[[ RECORDS SUPPLIED, beginning ]]
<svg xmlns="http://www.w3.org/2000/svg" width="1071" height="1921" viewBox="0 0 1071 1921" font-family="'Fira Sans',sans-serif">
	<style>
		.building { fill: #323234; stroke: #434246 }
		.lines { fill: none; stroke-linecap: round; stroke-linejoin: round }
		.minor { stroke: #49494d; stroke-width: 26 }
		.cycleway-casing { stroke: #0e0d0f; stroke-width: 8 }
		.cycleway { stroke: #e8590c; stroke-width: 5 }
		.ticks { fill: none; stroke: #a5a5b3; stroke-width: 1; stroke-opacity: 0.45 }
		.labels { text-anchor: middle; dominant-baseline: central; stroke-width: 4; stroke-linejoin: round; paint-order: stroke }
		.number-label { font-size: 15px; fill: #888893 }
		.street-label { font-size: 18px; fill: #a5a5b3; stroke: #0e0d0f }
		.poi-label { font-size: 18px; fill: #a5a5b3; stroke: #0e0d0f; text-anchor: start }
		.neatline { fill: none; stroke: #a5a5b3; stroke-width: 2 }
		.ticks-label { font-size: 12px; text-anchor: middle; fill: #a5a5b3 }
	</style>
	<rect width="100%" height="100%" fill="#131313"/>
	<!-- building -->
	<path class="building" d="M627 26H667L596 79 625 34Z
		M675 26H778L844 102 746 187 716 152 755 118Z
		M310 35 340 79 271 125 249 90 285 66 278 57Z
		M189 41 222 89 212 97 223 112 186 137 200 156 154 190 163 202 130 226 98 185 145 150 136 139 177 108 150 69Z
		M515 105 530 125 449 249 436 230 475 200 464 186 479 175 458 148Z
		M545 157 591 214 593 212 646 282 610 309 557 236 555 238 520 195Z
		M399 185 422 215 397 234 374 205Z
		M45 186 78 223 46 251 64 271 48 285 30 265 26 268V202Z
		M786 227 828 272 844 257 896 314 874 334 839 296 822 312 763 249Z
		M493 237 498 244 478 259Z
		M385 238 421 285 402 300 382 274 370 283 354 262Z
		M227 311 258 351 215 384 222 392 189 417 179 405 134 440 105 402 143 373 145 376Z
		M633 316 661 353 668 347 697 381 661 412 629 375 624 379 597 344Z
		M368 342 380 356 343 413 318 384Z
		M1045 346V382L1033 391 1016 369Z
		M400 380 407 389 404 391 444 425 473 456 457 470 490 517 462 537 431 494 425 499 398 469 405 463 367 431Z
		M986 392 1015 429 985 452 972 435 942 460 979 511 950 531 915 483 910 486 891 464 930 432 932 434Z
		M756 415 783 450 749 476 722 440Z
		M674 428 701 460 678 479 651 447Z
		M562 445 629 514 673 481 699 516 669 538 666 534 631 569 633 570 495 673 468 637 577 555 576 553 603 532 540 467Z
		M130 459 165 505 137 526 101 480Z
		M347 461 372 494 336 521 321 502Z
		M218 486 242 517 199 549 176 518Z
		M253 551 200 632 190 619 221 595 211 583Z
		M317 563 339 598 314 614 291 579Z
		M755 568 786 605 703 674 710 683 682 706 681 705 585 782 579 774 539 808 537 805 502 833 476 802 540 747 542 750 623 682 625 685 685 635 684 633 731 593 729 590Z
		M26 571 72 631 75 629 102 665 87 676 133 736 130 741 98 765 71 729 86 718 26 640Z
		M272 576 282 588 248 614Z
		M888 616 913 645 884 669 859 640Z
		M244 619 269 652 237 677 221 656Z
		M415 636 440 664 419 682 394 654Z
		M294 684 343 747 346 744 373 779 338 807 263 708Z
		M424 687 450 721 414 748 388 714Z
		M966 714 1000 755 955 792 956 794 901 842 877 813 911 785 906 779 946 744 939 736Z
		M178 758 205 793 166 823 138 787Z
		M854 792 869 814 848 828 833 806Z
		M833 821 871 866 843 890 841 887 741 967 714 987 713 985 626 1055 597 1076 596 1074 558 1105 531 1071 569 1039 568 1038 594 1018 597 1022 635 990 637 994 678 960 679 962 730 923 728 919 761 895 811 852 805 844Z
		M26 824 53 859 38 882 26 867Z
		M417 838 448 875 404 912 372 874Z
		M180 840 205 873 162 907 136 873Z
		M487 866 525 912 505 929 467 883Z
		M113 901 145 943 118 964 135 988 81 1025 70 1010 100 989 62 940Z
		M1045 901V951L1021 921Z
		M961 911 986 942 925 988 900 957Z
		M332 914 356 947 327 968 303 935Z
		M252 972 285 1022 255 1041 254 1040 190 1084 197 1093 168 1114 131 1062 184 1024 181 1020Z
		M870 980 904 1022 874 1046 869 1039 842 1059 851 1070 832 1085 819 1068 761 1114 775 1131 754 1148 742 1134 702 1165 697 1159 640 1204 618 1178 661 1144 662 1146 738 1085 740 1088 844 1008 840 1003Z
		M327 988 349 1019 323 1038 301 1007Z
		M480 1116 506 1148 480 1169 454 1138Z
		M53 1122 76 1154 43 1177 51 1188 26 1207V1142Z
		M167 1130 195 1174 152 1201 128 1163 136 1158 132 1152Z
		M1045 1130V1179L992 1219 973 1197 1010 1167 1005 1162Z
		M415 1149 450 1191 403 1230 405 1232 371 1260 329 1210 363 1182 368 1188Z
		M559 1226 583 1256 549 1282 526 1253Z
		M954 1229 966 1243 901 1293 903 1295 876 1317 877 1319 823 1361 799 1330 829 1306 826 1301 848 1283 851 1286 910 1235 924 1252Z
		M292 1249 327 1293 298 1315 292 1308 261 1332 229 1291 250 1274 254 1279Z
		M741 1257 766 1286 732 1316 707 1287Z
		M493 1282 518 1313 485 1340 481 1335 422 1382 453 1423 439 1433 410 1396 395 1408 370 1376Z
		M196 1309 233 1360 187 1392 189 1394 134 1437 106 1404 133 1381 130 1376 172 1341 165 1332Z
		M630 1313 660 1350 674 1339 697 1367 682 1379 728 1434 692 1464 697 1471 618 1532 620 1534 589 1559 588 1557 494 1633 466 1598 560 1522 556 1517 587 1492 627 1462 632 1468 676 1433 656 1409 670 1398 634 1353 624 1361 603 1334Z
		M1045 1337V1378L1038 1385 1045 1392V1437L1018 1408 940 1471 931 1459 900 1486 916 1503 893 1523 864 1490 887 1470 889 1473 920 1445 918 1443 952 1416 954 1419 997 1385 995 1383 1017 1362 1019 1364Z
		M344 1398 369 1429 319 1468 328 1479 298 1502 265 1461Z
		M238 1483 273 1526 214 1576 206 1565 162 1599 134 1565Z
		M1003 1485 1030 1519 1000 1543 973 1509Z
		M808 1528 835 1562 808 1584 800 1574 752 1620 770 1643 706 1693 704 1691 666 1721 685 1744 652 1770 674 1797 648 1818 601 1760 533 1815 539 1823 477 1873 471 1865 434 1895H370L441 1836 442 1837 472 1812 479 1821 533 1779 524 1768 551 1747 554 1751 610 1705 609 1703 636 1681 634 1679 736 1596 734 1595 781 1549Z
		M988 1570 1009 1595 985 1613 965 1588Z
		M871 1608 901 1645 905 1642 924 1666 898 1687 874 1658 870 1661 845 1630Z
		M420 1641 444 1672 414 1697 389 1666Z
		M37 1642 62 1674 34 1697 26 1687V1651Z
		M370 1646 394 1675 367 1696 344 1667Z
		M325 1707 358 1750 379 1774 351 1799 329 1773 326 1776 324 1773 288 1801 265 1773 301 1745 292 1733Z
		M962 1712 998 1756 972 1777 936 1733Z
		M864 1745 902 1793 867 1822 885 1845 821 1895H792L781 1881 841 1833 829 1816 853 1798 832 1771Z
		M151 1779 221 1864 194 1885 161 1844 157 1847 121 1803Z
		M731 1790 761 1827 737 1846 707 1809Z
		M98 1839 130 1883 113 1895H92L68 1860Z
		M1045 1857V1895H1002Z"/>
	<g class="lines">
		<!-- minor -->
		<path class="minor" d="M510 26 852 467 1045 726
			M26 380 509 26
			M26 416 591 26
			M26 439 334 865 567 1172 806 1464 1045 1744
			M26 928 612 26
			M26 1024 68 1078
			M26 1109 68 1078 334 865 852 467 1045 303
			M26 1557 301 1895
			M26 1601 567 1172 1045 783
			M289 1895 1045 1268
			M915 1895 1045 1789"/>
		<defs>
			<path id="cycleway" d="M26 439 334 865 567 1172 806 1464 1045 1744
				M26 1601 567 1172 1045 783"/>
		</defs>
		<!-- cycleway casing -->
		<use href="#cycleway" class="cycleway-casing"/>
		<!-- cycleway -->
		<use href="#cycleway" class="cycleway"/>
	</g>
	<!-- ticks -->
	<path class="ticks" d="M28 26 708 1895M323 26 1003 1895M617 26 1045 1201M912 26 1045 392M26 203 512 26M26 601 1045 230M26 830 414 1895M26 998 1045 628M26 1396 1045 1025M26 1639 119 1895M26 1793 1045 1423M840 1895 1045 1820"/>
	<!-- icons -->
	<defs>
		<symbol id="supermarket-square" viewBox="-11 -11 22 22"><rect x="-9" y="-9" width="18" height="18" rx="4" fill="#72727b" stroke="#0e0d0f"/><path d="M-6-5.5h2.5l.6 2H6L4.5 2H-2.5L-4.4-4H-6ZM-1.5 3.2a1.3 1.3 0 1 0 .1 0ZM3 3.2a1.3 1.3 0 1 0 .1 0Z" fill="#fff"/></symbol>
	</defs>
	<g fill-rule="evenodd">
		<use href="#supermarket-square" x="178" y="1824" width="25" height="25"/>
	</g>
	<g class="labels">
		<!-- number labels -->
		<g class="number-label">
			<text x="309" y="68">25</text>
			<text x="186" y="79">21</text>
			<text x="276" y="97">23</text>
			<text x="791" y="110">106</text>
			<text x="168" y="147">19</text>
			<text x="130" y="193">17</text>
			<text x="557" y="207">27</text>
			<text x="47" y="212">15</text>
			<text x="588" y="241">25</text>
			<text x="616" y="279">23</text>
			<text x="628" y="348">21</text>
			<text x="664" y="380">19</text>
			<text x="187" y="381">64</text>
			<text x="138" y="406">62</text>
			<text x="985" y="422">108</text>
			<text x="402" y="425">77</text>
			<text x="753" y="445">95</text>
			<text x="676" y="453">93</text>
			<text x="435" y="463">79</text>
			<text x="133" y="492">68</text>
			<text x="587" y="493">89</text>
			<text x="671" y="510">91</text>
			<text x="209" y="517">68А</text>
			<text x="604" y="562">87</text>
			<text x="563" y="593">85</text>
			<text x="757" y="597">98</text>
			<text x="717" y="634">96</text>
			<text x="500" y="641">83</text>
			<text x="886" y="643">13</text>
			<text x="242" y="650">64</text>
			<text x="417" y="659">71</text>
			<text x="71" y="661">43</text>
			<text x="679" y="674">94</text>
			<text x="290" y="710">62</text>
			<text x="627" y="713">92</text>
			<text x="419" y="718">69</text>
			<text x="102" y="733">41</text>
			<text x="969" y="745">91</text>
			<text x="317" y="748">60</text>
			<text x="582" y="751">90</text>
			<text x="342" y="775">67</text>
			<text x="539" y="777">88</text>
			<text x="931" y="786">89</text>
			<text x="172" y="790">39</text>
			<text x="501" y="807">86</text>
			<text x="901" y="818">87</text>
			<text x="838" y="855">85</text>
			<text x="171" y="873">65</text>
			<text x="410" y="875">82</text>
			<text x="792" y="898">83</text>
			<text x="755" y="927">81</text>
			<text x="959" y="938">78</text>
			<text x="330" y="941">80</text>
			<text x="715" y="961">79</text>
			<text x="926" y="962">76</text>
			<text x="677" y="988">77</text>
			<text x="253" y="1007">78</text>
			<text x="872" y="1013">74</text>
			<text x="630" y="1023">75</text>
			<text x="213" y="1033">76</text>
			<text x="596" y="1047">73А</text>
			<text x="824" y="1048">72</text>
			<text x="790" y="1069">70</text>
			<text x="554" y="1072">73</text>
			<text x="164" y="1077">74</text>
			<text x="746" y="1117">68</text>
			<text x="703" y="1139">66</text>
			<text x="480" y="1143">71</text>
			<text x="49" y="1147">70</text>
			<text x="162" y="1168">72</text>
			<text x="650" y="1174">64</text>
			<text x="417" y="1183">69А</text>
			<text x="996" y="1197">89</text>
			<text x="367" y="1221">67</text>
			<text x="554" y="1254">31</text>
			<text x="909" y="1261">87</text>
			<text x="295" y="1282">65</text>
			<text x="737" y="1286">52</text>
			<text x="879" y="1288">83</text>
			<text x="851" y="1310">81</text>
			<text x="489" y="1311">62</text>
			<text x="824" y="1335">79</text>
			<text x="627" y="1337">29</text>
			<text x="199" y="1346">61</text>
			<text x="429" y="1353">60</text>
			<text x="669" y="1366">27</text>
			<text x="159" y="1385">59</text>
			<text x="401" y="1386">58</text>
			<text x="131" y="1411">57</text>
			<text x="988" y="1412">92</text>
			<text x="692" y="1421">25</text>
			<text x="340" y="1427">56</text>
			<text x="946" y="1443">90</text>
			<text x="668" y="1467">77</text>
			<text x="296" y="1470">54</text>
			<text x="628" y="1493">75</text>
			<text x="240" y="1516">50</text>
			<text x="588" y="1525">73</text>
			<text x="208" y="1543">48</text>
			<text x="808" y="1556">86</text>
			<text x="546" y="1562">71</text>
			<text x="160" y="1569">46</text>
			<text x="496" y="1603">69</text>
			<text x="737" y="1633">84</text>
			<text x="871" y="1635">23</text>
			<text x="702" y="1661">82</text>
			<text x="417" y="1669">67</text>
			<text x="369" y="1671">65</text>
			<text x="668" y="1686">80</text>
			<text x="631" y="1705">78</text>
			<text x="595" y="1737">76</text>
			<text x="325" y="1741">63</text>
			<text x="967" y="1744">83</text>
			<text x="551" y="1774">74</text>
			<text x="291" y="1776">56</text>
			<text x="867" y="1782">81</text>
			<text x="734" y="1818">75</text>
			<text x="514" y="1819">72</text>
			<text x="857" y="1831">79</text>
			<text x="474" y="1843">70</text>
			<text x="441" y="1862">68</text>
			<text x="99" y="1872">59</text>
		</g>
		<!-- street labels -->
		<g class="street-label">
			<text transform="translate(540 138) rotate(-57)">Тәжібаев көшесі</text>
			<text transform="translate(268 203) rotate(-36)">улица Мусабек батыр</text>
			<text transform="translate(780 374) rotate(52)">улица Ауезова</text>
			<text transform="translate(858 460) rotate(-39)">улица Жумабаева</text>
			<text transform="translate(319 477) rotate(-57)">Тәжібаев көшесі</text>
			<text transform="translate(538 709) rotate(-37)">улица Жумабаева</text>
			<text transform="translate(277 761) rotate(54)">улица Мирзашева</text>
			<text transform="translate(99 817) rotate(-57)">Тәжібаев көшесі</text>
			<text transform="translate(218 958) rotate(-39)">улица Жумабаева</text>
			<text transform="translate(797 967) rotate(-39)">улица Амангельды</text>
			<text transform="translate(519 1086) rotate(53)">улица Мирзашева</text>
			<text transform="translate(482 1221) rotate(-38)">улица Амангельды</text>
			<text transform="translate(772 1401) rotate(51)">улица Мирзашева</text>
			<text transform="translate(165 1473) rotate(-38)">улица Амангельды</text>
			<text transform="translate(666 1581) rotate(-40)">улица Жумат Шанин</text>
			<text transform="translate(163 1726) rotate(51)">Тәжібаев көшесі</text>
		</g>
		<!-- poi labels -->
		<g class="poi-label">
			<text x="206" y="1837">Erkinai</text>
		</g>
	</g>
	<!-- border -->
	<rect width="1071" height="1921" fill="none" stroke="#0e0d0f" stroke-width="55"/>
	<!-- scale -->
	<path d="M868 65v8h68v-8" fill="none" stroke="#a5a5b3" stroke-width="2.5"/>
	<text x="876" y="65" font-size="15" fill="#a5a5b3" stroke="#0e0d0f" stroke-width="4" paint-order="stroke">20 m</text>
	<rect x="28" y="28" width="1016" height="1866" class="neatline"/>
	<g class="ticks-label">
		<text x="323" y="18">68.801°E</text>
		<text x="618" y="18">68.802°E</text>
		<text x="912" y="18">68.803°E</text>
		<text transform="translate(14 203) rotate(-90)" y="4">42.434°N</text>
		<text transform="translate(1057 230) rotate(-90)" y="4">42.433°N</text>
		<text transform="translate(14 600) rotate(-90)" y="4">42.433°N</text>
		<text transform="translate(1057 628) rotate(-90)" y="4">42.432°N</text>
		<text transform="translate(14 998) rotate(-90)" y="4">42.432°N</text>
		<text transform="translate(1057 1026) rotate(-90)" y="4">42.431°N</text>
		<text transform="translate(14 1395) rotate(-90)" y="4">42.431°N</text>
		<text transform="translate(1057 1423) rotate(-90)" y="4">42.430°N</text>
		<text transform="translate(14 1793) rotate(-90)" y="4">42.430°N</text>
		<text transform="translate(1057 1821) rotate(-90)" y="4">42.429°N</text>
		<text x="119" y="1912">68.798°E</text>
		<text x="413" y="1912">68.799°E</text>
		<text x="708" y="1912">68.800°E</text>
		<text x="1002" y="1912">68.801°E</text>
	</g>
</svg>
[[ RECORDS SUPPLIED, end ]]
[DESCRIPTION OF THE TASK] Find the word "lines" in the data and copy out each line where it turns up.

[YOUR RESPONSE]
		.lines { fill: none; stroke-linecap: round; stroke-linejoin: round }
	<g class="lines">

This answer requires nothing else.